= Material provided =
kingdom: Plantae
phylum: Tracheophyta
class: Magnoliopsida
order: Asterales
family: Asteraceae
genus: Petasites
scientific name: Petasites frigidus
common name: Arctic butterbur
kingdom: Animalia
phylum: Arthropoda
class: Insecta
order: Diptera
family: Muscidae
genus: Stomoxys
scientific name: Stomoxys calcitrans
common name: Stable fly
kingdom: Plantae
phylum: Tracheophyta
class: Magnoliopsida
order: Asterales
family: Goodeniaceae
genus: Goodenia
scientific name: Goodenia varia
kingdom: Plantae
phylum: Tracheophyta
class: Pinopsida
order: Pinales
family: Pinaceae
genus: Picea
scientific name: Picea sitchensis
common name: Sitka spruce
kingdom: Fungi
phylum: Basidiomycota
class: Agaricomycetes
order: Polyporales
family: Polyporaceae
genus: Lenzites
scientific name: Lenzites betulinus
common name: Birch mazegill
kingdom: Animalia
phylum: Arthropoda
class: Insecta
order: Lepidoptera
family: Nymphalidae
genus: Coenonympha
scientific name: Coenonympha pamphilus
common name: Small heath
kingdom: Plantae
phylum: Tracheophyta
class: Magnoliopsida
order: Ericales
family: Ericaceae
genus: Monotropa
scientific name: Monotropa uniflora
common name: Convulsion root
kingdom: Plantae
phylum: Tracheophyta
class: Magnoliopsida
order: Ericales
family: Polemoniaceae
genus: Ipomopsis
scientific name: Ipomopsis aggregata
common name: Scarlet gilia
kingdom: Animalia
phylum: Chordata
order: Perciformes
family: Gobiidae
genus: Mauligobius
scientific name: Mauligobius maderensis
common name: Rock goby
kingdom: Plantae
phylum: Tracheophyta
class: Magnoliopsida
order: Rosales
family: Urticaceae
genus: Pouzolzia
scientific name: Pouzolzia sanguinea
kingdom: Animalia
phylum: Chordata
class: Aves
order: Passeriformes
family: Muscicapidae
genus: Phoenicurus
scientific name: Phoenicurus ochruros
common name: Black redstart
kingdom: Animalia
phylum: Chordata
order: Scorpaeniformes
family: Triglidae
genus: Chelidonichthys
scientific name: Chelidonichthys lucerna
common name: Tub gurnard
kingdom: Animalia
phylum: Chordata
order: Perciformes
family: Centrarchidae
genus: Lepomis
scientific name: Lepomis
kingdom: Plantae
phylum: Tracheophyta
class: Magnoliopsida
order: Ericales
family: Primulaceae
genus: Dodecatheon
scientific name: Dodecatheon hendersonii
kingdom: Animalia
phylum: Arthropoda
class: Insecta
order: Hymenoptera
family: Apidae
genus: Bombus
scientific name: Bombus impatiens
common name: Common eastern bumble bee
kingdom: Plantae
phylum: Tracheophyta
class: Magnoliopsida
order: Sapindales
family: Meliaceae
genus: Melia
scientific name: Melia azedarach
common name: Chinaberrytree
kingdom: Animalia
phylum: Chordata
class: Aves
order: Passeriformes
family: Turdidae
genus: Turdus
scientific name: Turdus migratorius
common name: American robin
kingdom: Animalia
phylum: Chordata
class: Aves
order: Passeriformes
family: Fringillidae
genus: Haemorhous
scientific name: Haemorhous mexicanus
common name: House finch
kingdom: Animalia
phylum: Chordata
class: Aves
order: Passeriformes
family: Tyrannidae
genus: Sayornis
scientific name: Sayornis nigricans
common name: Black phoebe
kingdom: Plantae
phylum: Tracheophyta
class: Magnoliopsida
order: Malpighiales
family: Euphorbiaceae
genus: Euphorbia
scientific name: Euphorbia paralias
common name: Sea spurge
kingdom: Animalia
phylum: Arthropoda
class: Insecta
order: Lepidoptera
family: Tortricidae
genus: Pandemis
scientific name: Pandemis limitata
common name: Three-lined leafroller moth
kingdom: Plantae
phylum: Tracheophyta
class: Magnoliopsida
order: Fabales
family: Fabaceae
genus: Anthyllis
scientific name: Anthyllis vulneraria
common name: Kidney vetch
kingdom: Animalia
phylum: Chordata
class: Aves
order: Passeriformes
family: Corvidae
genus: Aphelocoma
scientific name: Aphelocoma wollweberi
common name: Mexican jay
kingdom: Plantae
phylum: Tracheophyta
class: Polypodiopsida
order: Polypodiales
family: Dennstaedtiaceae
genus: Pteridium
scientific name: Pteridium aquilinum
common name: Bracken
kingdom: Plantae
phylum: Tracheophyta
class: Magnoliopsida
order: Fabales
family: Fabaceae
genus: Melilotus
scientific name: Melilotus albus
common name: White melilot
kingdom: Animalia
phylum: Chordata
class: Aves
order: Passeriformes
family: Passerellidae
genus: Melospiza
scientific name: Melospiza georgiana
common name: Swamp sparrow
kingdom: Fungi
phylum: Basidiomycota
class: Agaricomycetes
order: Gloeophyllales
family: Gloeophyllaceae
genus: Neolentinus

= Stated goal =
Please copy every line of the items above word for word, keeping each line in its original order.

= Complete output =
kingdom: Plantae
phylum: Tracheophyta
class: Magnoliopsida
order: Asterales
family: Asteraceae
genus: Petasites
scientific name: Petasites frigidus
common name: Arctic butterbur
kingdom: Animalia
phylum: Arthropoda
class: Insecta
order: Diptera
family: Muscidae
genus: Stomoxys
scientific name: Stomoxys calcitrans
common name: Stable fly
kingdom: Plantae
phylum: Tracheophyta
class: Magnoliopsida
order: Asterales
family: Goodeniaceae
genus: Goodenia
scientific name: Goodenia varia
kingdom: Plantae
phylum: Tracheophyta
class: Pinopsida
order: Pinales
family: Pinaceae
genus: Picea
scientific name: Picea sitchensis
common name: Sitka spruce
kingdom: Fungi
phylum: Basidiomycota
class: Agaricomycetes
order: Polyporales
family: Polyporaceae
genus: Lenzites
scientific name: Lenzites betulinus
common name: Birch mazegill
kingdom: Animalia
phylum: Arthropoda
class: Insecta
order: Lepidoptera
family: Nymphalidae
genus: Coenonympha
scientific name: Coenonympha pamphilus
common name: Small heath
kingdom: Plantae
phylum: Tracheophyta
class: Magnoliopsida
order: Ericales
family: Ericaceae
genus: Monotropa
scientific name: Monotropa uniflora
common name: Convulsion root
kingdom: Plantae
phylum: Tracheophyta
class: Magnoliopsida
order: Ericales
family: Polemoniaceae
genus: Ipomopsis
scientific name: Ipomopsis aggregata
common name: Scarlet gilia
kingdom: Animalia
phylum: Chordata
order: Perciformes
family: Gobiidae
genus: Mauligobius
scientific name: Mauligobius maderensis
common name: Rock goby
kingdom: Plantae
phylum: Tracheophyta
class: Magnoliopsida
order: Rosales
family: Urticaceae
genus: Pouzolzia
scientific name: Pouzolzia sanguinea
kingdom: Animalia
phylum: Chordata
class: Aves
order: Passeriformes
family: Muscicapidae
genus: Phoenicurus
scientific name: Phoenicurus ochruros
common name: Black redstart
kingdom: Animalia
phylum: Chordata
order: Scorpaeniformes
family: Triglidae
genus: Chelidonichthys
scientific name: Chelidonichthys lucerna
common name: Tub gurnard
kingdom: Animalia
phylum: Chordata
order: Perciformes
family: Centrarchidae
genus: Lepomis
scientific name: Lepomis
kingdom: Plantae
phylum: Tracheophyta
class: Magnoliopsida
order: Ericales
family: Primulaceae
genus: Dodecatheon
scientific name: Dodecatheon hendersonii
kingdom: Animalia
phylum: Arthropoda
class: Insecta
order: Hymenoptera
family: Apidae
genus: Bombus
scientific name: Bombus impatiens
common name: Common eastern bumble bee
kingdom: Plantae
phylum: Tracheophyta
class: Magnoliopsida
order: Sapindales
family: Meliaceae
genus: Melia
scientific name: Melia azedarach
common name: Chinaberrytree
kingdom: Animalia
phylum: Chordata
class: Aves
order: Passeriformes
family: Turdidae
genus: Turdus
scientific name: Turdus migratorius
common name: American robin
kingdom: Animalia
phylum: Chordata
class: Aves
order: Passeriformes
family: Fringillidae
genus: Haemorhous
scientific name: Haemorhous mexicanus
common name: House finch
kingdom: Animalia
phylum: Chordata
class: Aves
order: Passeriformes
family: Tyrannidae
genus: Sayornis
scientific name: Sayornis nigricans
common name: Black phoebe
kingdom: Plantae
phylum: Tracheophyta
class: Magnoliopsida
order: Malpighiales
family: Euphorbiaceae
genus: Euphorbia
scientific name: Euphorbia paralias
common name: Sea spurge
kingdom: Animalia
phylum: Arthropoda
class: Insecta
order: Lepidoptera
family: Tortricidae
genus: Pandemis
scientific name: Pandemis limitata
common name: Three-lined leafroller moth
kingdom: Plantae
phylum: Tracheophyta
class: Magnoliopsida
order: Fabales
family: Fabaceae
genus: Anthyllis
scientific name: Anthyllis vulneraria
common name: Kidney vetch
kingdom: Animalia
phylum: Chordata
class: Aves
order: Passeriformes
family: Corvidae
genus: Aphelocoma
scientific name: Aphelocoma wollweberi
common name: Mexican jay
kingdom: Plantae
phylum: Tracheophyta
class: Polypodiopsida
order: Polypodiales
family: Dennstaedtiaceae
genus: Pteridium
scientific name: Pteridium aquilinum
common name: Bracken
kingdom: Plantae
phylum: Tracheophyta
class: Magnoliopsida
order: Fabales
family: Fabaceae
genus: Melilotus
scientific name: Melilotus albus
common name: White melilot
kingdom: Animalia
phylum: Chordata
class: Aves
order: Passeriformes
family: Passerellidae
genus: Melospiza
scientific name: Melospiza georgiana
common name: Swamp sparrow
kingdom: Fungi
phylum: Basidiomycota
class: Agaricomycetes
order: Gloeophyllales
family: Gloeophyllaceae
genus: Neolentinus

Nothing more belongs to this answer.